Dataset entries:
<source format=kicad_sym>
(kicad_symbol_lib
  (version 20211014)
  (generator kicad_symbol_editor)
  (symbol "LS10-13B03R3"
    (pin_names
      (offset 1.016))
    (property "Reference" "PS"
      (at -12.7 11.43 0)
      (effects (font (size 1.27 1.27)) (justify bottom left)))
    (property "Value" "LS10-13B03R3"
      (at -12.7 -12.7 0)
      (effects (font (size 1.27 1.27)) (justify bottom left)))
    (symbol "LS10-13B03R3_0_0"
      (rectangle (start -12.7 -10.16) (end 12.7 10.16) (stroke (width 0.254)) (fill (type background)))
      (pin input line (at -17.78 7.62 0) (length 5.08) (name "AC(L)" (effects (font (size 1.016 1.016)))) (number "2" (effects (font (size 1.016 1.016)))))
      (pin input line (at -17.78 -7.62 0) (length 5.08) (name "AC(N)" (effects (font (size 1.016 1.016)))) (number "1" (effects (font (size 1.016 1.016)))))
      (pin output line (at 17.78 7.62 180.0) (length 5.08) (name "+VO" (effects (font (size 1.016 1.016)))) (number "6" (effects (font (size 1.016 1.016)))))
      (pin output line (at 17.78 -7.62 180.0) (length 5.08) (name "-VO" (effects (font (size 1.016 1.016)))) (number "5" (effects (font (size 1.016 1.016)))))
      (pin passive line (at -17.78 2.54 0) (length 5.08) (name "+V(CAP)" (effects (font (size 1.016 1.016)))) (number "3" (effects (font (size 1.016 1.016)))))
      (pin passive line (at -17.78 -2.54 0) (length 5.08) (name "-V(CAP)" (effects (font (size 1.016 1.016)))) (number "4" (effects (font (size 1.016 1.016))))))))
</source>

◆ TASK TO COMPLETE
Return each line of the data where the word "effects" appears.

◆ FINAL ANSWER
      (effects (font (size 1.27 1.27)) (justify bottom left)))
      (effects (font (size 1.27 1.27)) (justify bottom left)))
      (pin input line (at -17.78 7.62 0) (length 5.08) (name "AC(L)" (effects (font (size 1.016 1.016)))) (number "2" (effects (font (size 1.016 1.016)))))
      (pin input line (at -17.78 -7.62 0) (length 5.08) (name "AC(N)" (effects (font (size 1.016 1.016)))) (number "1" (effects (font (size 1.016 1.016)))))
      (pin output line (at 17.78 7.62 180.0) (length 5.08) (name "+VO" (effects (font (size 1.016 1.016)))) (number "6" (effects (font (size 1.016 1.016)))))
      (pin output line (at 17.78 -7.62 180.0) (length 5.08) (name "-VO" (effects (font (size 1.016 1.016)))) (number "5" (effects (font (size 1.016 1.016)))))
      (pin passive line (at -17.78 2.54 0) (length 5.08) (name "+V(CAP)" (effects (font (size 1.016 1.016)))) (number "3" (effects (font (size 1.016 1.016)))))
      (pin passive line (at -17.78 -2.54 0) (length 5.08) (name "-V(CAP)" (effects (font (size 1.016 1.016)))) (number "4" (effects (font (size 1.016 1.016))))))))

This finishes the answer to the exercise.